* [Objetivo de la tarea]
Actualiza el texto sobre el aniversario del blog reescribiendo el fragmento que comienza en "Abrirme parcela en" y continúa hasta "hizo mucha ilusión.", con "Lamborghini Diablo" sustituido por "Ferrari Testarossa".

* [Texto del ejercicio]

-*-*-

Me he dado cuenta ya en la prórroga de que hoy este blog cumplía tres años. El otro si no me lo hubiese cargado haría cuatro y medio. Debo decir que por el camino, a lo tonto, no sólo he salido gratificado por el feedback con la gente en los momentos en que ha funcionado, sino que me ha salido un curro y todo, a base de escribir en la Red, un curro que de momento mantengo pese a que soy bastante desastre con las fechas y en gran medida con los contenidos, tan personales que sólo los visitaría yo, si no fuese porque los hago yo, y por lo tanto no los visito fuera del horario que me impongo.
Abrirme parcela en Blogger también me sirvió para conocer a quien a día de hoy es mi esposa y madre de mis tres churumbeles, así que no puedo negar que algo de provecho le he sacado a la experiencia. Además, este blog me puso en contacto con el actual Dalai Lama, que me regaló un pétalo de una flor que sólo crece en la cima del Himalaya que, al menos de momento, me está purificando, tiene mi alma en permanente armonía con la Madre Naturaleza y a mi karma bastante enderezado. El Lamborghini Diablo que me regalaron al obtener el Premio al Mejor Blog del Mundo en la categoría de Ciencia y Nuevas Tecnologías 2006 también me hizo mucha ilusión.

-*-*-

* [Contenido de los datos]
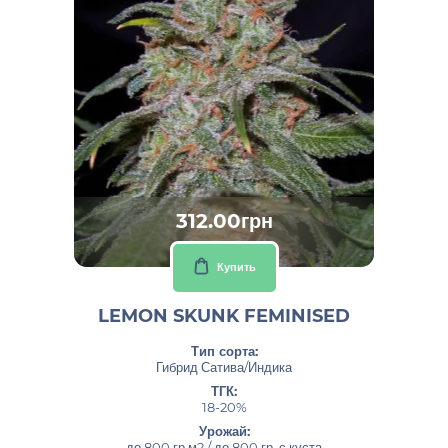
312.00грн
Купить
LEMON SKUNK FEMINISED
Тип сорта:
Гибрид Сатива/Индика
ТГК:
18-20%
Урожай:
до 800 гр.м2 / до 800 гр. с куста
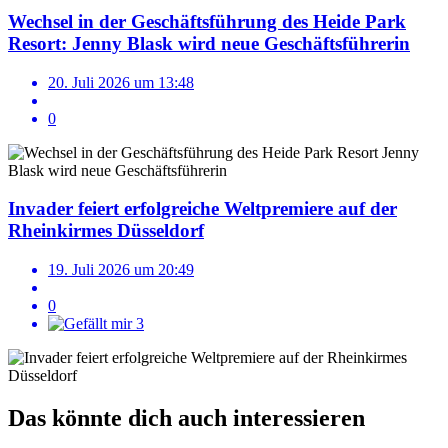
Wechsel in der Geschäftsführung des Heide Park
Resort: Jenny Blask wird neue Geschäftsführerin
20. Juli 2026 um 13:48
0
Invader feiert erfolgreiche Weltpremiere auf der
Rheinkirmes Düsseldorf
19. Juli 2026 um 20:49
0
3
Das könnte dich auch interessieren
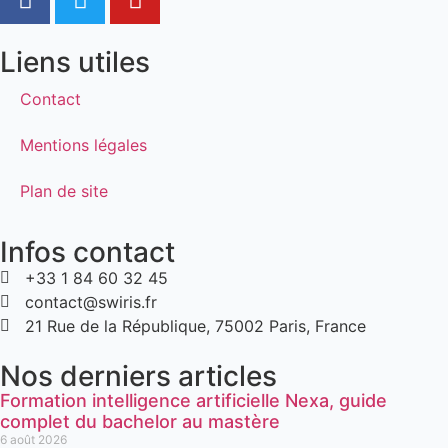
Liens utiles
Contact
Mentions légales
Plan de site
Infos contact
+33 1 84 60 32 45
contact@swiris.fr
21 Rue de la République, 75002 Paris, France
Nos derniers articles
Formation intelligence artificielle Nexa, guide
complet du bachelor au mastère
6 août 2026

-*-*-

* [Solución del problema]
Abrirme parcela en Blogger también me sirvió para conocer a quien a día de hoy es mi esposa y madre de mis tres churumbeles, así que no puedo negar que algo de provecho le he sacado a la experiencia. Además, este blog me puso en contacto con el actual Dalai Lama, que me regaló un pétalo de una flor que sólo crece en la cima del Himalaya que, al menos de momento, me está purificando, tiene mi alma en permanente armonía con la Madre Naturaleza y a mi karma bastante enderezado. El Ferrari Testarossa que me regalaron al obtener el Premio al Mejor Blog del Mundo en la categoría de Ciencia y Nuevas Tecnologías 2006 también me hizo mucha ilusión.